Instructions to follow: Search the records below for the word "certification", then return every line where it appears.

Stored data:
• • • • • • •

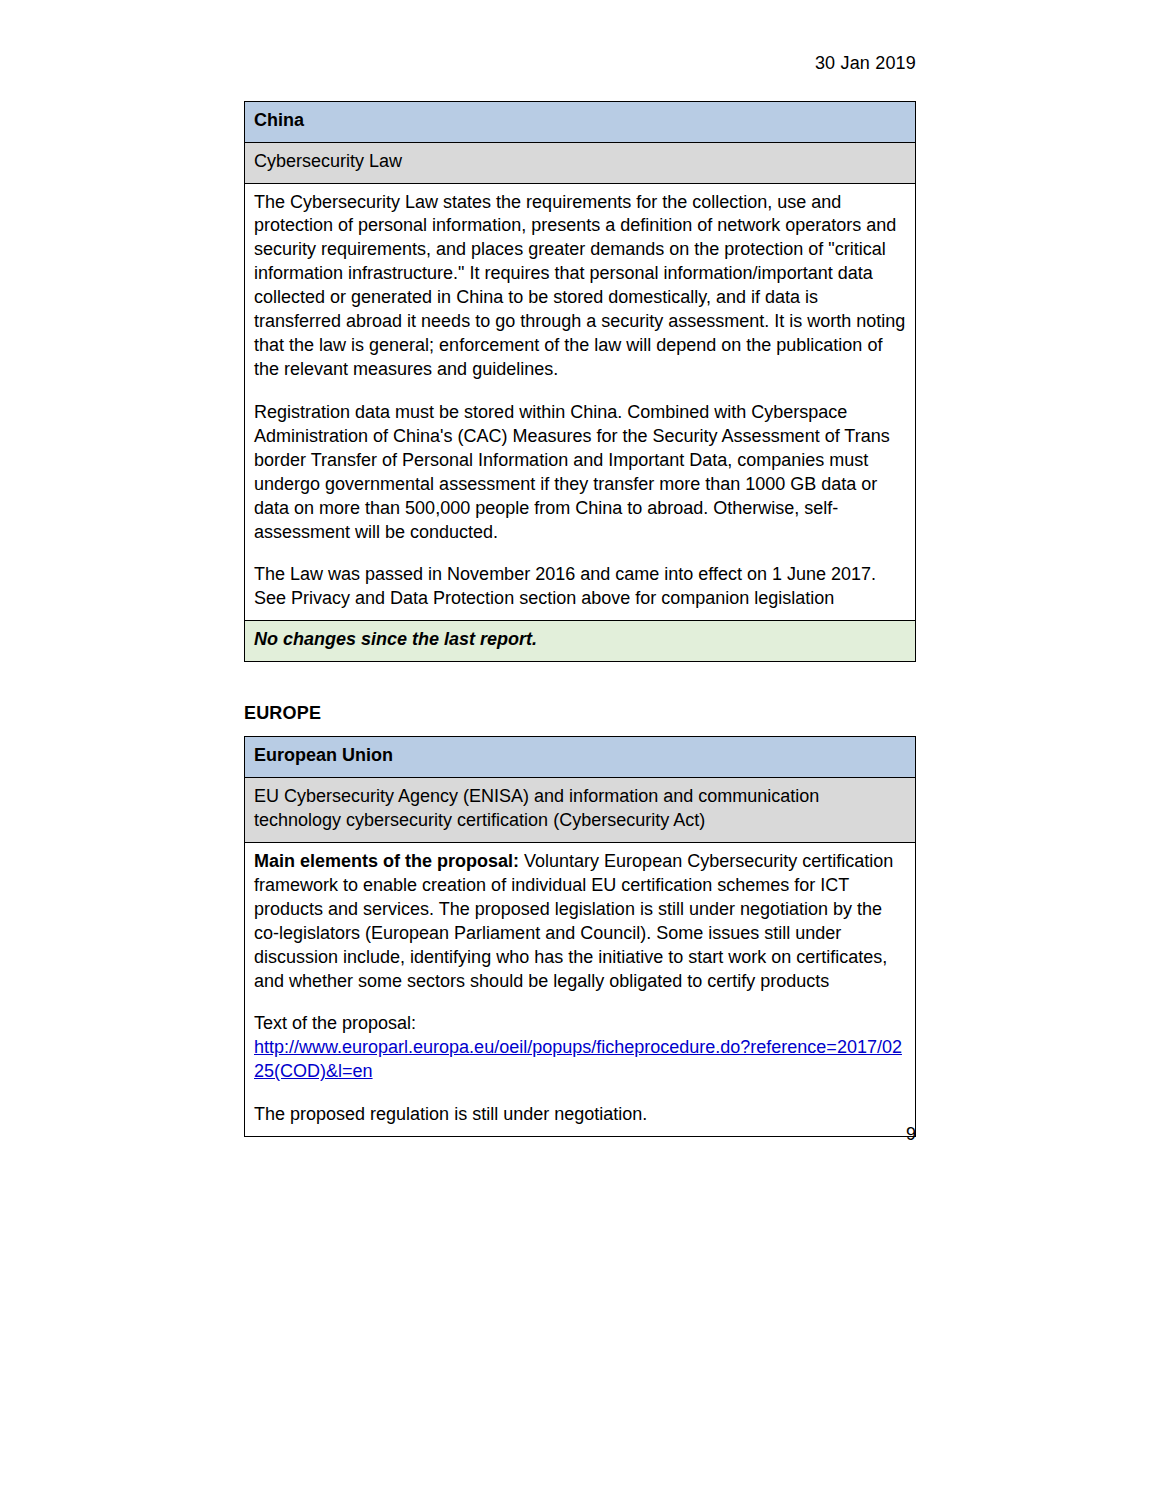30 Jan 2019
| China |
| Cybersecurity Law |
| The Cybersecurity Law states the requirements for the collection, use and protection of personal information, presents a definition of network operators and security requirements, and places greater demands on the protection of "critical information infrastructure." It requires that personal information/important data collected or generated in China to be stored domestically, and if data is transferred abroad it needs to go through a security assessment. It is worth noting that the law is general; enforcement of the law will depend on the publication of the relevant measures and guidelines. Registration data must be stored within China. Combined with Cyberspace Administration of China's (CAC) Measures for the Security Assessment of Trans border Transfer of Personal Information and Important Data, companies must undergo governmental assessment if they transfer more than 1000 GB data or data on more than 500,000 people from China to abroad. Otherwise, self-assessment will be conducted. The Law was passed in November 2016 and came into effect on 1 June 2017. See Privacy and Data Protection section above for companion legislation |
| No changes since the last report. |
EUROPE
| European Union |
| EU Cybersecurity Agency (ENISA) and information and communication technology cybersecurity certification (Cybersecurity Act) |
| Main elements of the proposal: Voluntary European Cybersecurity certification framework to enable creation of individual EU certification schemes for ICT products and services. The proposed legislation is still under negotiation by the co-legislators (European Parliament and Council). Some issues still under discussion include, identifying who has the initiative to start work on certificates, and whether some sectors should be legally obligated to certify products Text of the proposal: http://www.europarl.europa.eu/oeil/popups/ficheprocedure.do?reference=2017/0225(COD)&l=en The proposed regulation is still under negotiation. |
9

• • • • • • •

Result for this exercise:
| EU Cybersecurity Agency (ENISA) and information and communication technology cybersecurity certification (Cybersecurity Act) |
| Main elements of the proposal: Voluntary European Cybersecurity certification framework to enable creation of individual EU certification schemes for ICT products and services. The proposed legislation is still under negotiation by the co-legislators (European Parliament and Council). Some issues still under discussion include, identifying who has the initiative to start work on certificates, and whether some sectors should be legally obligated to certify products Text of the proposal: http://www.europarl.europa.eu/oeil/popups/ficheprocedure.do?reference=2017/0225(COD)&l=en The proposed regulation is still under negotiation. |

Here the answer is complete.